E a caracterização do tipo de garagem é de extrema importância para o desenvolvimento do que ordena o Estatuto do Idoso, posto que somente nos condomínios que tiverem sua garagem sob a forma de área comum, sem individualização e demarcação das vagas, com um uso coletivo regido pela própria assembléia (no mais das vezes pelo sistema do rodízio ou do sorteio), é que a reserva de vagas poderá ser colocada em prática.
Nas demais modalidades de garagem que se apresentem como propriedade exclusiva, o mandamento do Estatuto do Idoso encontrará óbice no direito de propriedade, consubstanciado nas vagas demarcadas e individualizadas que não poderão sofrer qualquer modificação, tenham ou não matricula própria.

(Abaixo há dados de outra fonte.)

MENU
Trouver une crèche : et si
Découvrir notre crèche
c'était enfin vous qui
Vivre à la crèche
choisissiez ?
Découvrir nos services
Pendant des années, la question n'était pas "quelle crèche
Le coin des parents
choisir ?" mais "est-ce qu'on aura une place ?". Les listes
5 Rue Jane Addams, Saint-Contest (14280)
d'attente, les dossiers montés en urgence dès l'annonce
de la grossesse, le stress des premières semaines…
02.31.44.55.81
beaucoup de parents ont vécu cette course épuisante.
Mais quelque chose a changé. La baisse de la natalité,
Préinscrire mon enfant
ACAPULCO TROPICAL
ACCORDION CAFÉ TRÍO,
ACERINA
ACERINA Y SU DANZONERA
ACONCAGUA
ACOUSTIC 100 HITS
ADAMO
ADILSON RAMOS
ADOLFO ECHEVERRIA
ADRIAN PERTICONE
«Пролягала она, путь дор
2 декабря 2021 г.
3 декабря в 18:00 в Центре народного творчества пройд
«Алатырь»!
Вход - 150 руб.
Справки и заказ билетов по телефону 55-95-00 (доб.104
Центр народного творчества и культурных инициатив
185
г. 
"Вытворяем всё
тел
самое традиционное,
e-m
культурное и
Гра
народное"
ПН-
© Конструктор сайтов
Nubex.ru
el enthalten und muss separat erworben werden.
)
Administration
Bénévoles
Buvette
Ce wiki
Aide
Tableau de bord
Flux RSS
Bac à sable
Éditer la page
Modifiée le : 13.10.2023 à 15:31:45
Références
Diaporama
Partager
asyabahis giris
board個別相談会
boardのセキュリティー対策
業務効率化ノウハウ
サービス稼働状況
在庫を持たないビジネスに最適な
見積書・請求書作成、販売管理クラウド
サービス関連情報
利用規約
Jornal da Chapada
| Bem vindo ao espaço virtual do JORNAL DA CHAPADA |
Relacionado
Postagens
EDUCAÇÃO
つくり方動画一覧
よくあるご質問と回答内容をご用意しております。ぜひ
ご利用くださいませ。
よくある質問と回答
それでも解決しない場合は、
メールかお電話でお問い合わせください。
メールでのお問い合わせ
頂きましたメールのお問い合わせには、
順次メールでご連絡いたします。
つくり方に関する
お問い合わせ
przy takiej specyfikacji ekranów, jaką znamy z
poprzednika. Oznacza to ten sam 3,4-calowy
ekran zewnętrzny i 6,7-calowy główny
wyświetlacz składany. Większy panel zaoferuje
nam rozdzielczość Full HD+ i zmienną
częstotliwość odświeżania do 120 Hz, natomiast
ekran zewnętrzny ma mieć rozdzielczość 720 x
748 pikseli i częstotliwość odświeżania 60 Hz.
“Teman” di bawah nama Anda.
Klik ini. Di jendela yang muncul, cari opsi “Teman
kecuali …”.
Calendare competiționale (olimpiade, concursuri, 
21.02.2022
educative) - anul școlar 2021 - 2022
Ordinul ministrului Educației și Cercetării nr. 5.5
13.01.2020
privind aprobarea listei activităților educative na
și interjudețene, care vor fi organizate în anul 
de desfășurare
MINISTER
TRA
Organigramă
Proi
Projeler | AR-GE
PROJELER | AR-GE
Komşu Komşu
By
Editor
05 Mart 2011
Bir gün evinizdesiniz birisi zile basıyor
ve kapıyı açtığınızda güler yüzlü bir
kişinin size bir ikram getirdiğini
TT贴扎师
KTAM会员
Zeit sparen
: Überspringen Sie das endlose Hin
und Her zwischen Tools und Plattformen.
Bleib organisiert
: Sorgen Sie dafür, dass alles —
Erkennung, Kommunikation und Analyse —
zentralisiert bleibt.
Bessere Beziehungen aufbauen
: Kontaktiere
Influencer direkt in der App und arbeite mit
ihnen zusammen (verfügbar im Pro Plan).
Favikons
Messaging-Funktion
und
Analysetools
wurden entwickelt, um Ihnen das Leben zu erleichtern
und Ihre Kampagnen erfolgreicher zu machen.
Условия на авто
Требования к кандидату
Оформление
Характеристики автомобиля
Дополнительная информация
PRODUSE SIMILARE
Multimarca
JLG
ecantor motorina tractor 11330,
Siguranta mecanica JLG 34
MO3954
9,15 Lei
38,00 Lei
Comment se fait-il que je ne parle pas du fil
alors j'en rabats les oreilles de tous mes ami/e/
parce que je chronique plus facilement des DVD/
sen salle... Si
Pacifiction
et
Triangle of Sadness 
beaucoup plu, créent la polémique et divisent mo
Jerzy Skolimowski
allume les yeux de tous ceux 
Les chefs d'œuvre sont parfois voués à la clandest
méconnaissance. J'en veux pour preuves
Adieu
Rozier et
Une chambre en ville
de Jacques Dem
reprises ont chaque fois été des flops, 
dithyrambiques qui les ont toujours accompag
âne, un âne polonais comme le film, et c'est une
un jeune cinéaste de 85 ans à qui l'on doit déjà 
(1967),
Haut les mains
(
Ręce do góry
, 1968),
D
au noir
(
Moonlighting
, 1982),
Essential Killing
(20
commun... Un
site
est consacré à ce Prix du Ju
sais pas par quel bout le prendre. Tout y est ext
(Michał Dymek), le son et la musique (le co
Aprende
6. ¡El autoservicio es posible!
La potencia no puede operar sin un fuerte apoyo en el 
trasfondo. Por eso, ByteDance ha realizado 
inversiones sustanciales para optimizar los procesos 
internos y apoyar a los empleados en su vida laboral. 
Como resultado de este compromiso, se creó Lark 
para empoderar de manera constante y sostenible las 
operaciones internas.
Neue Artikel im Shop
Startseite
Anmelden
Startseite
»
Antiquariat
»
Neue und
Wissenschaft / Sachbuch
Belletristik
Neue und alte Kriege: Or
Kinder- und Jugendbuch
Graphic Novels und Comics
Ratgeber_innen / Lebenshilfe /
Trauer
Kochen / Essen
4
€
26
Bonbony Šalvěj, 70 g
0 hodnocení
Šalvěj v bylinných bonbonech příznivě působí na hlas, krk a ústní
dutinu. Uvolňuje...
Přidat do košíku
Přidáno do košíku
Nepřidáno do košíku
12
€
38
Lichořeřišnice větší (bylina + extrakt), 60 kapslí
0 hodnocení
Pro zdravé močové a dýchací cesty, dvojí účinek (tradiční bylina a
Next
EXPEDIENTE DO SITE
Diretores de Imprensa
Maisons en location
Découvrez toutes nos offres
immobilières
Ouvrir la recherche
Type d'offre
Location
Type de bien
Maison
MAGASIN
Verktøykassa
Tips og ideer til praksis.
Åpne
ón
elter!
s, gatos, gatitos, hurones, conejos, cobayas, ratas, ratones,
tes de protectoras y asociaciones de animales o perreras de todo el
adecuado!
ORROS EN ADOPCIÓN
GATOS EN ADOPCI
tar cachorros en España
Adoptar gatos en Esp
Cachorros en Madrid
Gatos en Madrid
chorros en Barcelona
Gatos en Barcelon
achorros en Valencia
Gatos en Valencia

Um outra ocorrência que a reserva de vagas pode suscitar é que o número de idosos existentes no condomínio pode ultrapassar os 5% das vagas exigidas pela lei. Para tanto, como solução são vislumbradas duas medidas: alcance do consenso entre os interessados ou a ampliação do número de vagas preferenciais, por liberalidade dos condôminos.
Neste particular, independentemente do teor do Estatuto do Idoso e da legislação local
pertinente e, desde que o tipo de vaga de garagem permita, podem os condôminos
estabelecer, interna corporis,
com escoro nos votos favoráveis de 2/3 (dois terços) dos condôminos (art. 1.351, do Código Civil), regras favoráveis aos deficientes
e idosos, o que é louvável e salutar, dado o atendimento do espírito
humanitário.
[1] “Esse estatuto não é perfeito, mas é um grande passo na ampliação de direitos, projetando, para o futuro, melhores condições de vida ao velho brasileiro sob o ponto de vista biológico, psicológico, social, econômico e cultural”. RODRIGUES, Nara Costa; TERRA, Newton Luiz. Gerontologia social para leigos. Porto Alegre: EDIPUCRS, 2006. p. 86 e 87.
[2] “Trata-se, na verdade, de verdadeiro microssistema jurídico, vez que regulamenta todas as questões que envolvem a pessoa idosa, tanto no aspecto do direito material como no tocante ao direito processual. Em outras palavras, o Estatuto do Idoso consolidou a matéria jurídica relativa aos direitos e garantias do cidadão idoso”. SEREJO, Lourival. Direito constitucional da família. 2. ed. Belo Horizonte: Del Rey, 2004. p. 93.
[3] Como exemplo do quanto acima foi dito pode ser pinçada a realidade paulista e paulistana. O ano de 2007 foi marcado pela publicação de uma norma estadual e outra municipal, específicas sobre o assunto:
– Lei Estadual nº 12.548/07: Consolida a legislação relativa ao idoso;
– Lei Municipal nº 14.481/07: Dispõe sobre a reserva de vagas para idosos nos estacionamentos públicos e privados do Município de São Paulo.